Masih dengan kebosanan
mendengar khutbah, masih enggan menyenandungkan Al-Qur’an dan masih tak kunjung
terketuk hati ini dengan keindahan Islam yang banyak orang bicarakan. Bagiku
Islam itu fleksible, tak perlu meruntut memenuhi segala kewajibannya, hanya
perlu berbuat baik terhadap sesama dan berpakaian sopan. Cukup tanpa banyaknya
deretan penjabaran perintah dan larangan.
Agamaku Islam sejak lahir,
dengan hanya berbekal ucap lisan sang ibunda yang pada dasarnya minim soal
Islam, aku melangkah sejauh ini masih tanpa tatap cinta-Nya, masih dengan
kebutaan hati yang tertutupi oleh kepuasan diri. Meski dalam hati menyadari
satu hal, ‘Aku manusia’ yang hanya akan kembali pada-Nya.

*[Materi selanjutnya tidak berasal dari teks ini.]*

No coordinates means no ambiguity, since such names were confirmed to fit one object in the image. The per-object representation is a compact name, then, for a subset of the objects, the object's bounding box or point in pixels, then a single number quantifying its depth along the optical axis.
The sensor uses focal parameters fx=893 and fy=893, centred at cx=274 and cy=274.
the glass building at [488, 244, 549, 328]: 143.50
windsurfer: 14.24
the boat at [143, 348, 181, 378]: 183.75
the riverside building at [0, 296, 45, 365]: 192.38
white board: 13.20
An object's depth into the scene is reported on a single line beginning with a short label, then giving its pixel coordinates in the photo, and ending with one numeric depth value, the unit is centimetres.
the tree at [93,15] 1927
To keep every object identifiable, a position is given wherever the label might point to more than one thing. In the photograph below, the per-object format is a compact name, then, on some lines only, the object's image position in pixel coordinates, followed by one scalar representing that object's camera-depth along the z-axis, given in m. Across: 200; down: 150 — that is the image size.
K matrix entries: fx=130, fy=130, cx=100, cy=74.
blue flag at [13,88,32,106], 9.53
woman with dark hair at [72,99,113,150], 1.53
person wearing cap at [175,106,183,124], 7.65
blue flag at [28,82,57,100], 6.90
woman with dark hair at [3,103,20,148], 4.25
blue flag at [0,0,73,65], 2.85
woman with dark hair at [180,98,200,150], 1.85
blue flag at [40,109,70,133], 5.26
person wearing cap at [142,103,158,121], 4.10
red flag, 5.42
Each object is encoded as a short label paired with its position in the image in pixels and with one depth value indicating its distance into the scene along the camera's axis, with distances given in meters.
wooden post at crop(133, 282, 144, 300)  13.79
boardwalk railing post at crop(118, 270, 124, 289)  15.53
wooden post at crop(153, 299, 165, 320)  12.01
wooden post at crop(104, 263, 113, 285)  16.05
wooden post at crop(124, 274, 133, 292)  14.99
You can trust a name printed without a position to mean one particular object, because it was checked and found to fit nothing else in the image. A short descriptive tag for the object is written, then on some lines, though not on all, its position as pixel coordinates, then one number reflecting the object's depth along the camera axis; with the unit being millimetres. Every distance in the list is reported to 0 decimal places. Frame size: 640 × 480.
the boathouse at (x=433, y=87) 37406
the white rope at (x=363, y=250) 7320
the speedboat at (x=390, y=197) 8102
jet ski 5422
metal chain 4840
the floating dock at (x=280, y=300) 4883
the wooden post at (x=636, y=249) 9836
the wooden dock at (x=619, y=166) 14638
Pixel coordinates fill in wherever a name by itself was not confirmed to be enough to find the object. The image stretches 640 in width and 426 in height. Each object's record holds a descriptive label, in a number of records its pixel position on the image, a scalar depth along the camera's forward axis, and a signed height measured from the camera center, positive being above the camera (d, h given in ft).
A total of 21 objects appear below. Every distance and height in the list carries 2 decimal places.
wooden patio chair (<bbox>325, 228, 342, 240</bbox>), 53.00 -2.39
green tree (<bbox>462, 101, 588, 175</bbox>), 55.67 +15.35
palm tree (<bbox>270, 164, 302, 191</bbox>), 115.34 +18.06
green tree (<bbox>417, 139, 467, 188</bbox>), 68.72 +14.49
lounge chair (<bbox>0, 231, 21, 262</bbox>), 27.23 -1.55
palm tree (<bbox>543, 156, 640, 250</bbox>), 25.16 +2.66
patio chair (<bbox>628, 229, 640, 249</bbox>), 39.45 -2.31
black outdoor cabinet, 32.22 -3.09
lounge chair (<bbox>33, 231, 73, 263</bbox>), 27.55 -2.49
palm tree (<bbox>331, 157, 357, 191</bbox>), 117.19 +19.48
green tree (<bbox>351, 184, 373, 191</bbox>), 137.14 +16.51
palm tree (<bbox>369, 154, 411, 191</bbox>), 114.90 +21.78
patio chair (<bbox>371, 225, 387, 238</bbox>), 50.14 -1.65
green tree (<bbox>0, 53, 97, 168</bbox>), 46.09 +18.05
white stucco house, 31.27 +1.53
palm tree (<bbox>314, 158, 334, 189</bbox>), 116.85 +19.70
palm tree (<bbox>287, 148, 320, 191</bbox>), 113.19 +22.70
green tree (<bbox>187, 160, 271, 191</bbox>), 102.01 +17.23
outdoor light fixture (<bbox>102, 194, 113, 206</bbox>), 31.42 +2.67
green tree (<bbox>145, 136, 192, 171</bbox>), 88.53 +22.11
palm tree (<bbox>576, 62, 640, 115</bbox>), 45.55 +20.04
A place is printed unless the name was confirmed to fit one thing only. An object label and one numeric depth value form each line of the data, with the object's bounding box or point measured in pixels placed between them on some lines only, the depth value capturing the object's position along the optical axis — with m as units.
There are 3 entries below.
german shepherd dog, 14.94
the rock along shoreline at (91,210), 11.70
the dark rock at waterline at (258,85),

Lalu akankah hati ini luluh
dan mencinta Islam sebagai penyempurna Iman? Tentu. Mencinta Islam secara
sempurna, mendamba surga dan merindu husnul khatimah. Terus berusaha istiqamah,
terus berlari mengejar Islam yang selama ini terabaikan dan kian menjaga
kekokohan Iman yang mulai tumbuh dalam keheningan qalbu.